**Try it**.
Can you repeat every one of the entries below word for word, leaving the pictures out of your answer?

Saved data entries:

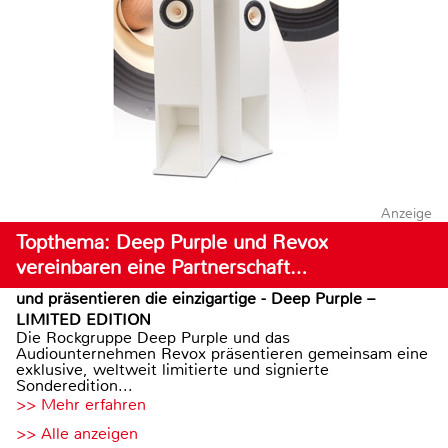
Anzeige
Topthema: Deep Purple und Revox
vereinbaren eine Partnerschaft…
und präsentieren die einzigartige - Deep Purple –
LIMITED EDITION
Die Rockgruppe Deep Purple und das
Audiounternehmen Revox präsentieren gemeinsam eine
exklusive, weltweit limitierte und signierte
Sonderedition...
>> Mehr erfahren
>> Alle anzeigen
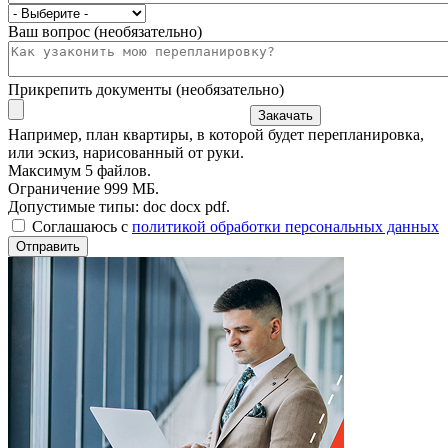
Ваш вопрос (необязательно)
Прикрепить документы (необязательно)
Закачать
Например, план квартиры, в которой будет перепланировка,
или эскиз, нарисованный от руки.
Максимум 5 файлов.
Ограничение 999 МБ.
Допустимые типы: doc docx pdf.
Соглашаюсь с
политикой обработки персональных данных
Отправить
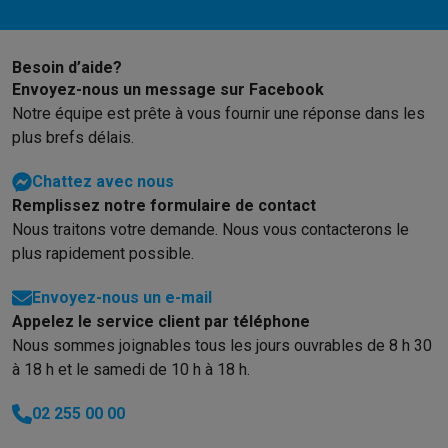
Éco-chèques info
Tous les produits éco
Toutes les promotions
Reconditionné
Smartphones reconditionnés
Tablettes reconditionnés
Ordinate
Besoin d’aide?
Ménage
Envoyez-nous un message sur Facebook
Machines à laver avec des éco-chèques
Sèche-linge avec des
Notre équipe est prête à vous fournir une réponse dans les
Petits appareils de cuisine
plus brefs délais.
Petits appareils de cuisine avec des éco-chèques
Machines à
Grands appareils de cuisine
Chattez avec nous
Lave-vaisselle avec des éco-chèques
Réfrigerateurs avec de
Remplissez notre formulaire de contact
Climatiseurs
Nous traitons votre demande. Nous vous contacterons le
Climatiseurs avec des éco-chèques
plus rapidement possible.
TV & audio
TV avec des éco-cheques
Enceintes Bluetooth avec des éco-
Envoyez-nous un e-mail
Multimédie & téléphonie
Appelez le service client par téléphone
Nous sommes joignables tous les jours ouvrables de 8 h 30
Smartphones avec des éco-cheques
Tablettes avec des éco-
En route
à 18 h et le samedi de 10 h à 18 h.
Trottinettes électriques avec des éco-chèques
02 255 00 00
Initiatives écologiques
Impact
Économies d'énergie
Recyclez votre vieux électro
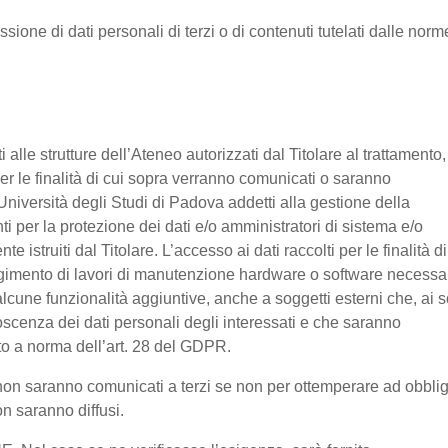
ssione di dati personali di terzi o di contenuti tutelati dalle norm
nti alle strutture dell’Ateneo autorizzati dal Titolare al trattamento,
 per le finalità di cui sopra verranno comunicati o saranno
Università degli Studi di Padova addetti alla gestione della
nti per la protezione dei dati e/o amministratori di sistema e/o
 istruiti dal Titolare. L’accesso ai dati raccolti per le finalità di
olgimento di lavori di manutenzione hardware o software necessa
lcune funzionalità aggiuntive, anche a soggetti esterni che, ai s
noscenza dei dati personali degli interessati e che saranno
o a norma dell’art. 28 del GDPR.
ti non saranno comunicati a terzi se non per ottemperare ad obbli
on saranno diffusi.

**Written response**.
Anzeige
Topthema: Deep Purple und Revox
vereinbaren eine Partnerschaft…
und präsentieren die einzigartige - Deep Purple –
LIMITED EDITION
Die Rockgruppe Deep Purple und das
Audiounternehmen Revox präsentieren gemeinsam eine
exklusive, weltweit limitierte und signierte
Sonderedition...
>> Mehr erfahren
>> Alle anzeigen
Ваш вопрос (необязательно)
Прикрепить документы (необязательно)
Закачать
Например, план квартиры, в которой будет перепланировка,
или эскиз, нарисованный от руки.
Максимум 5 файлов.
Ограничение 999 МБ.
Допустимые типы: doc docx pdf.
Соглашаюсь с
политикой обработки персональных данных
Отправить
Éco-chèques info
Tous les produits éco
Toutes les promotions
Reconditionné
Smartphones reconditionnés
Tablettes reconditionnés
Ordinate
Besoin d’aide?
Ménage
Envoyez-nous un message sur Facebook
Machines à laver avec des éco-chèques
Sèche-linge avec des
Notre équipe est prête à vous fournir une réponse dans les
Petits appareils de cuisine
plus brefs délais.
Petits appareils de cuisine avec des éco-chèques
Machines à
Grands appareils de cuisine
Chattez avec nous
Lave-vaisselle avec des éco-chèques
Réfrigerateurs avec de
Remplissez notre formulaire de contact
Climatiseurs
Nous traitons votre demande. Nous vous contacterons le
Climatiseurs avec des éco-chèques
plus rapidement possible.
TV & audio
TV avec des éco-cheques
Enceintes Bluetooth avec des éco-
Envoyez-nous un e-mail
Multimédie & téléphonie
Appelez le service client par téléphone
Nous sommes joignables tous les jours ouvrables de 8 h 30
Smartphones avec des éco-cheques
Tablettes avec des éco-
En route
à 18 h et le samedi de 10 h à 18 h.
Trottinettes électriques avec des éco-chèques
02 255 00 00
Initiatives écologiques
Impact
Économies d'énergie
Recyclez votre vieux électro
ssione di dati personali di terzi o di contenuti tutelati dalle norm
nti alle strutture dell’Ateneo autorizzati dal Titolare al trattamento,
 per le finalità di cui sopra verranno comunicati o saranno
Università degli Studi di Padova addetti alla gestione della
nti per la protezione dei dati e/o amministratori di sistema e/o
 istruiti dal Titolare. L’accesso ai dati raccolti per le finalità di
olgimento di lavori di manutenzione hardware o software necessa
lcune funzionalità aggiuntive, anche a soggetti esterni che, ai s
noscenza dei dati personali degli interessati e che saranno
o a norma dell’art. 28 del GDPR.
ti non saranno comunicati a terzi se non per ottemperare ad obbli
on saranno diffusi.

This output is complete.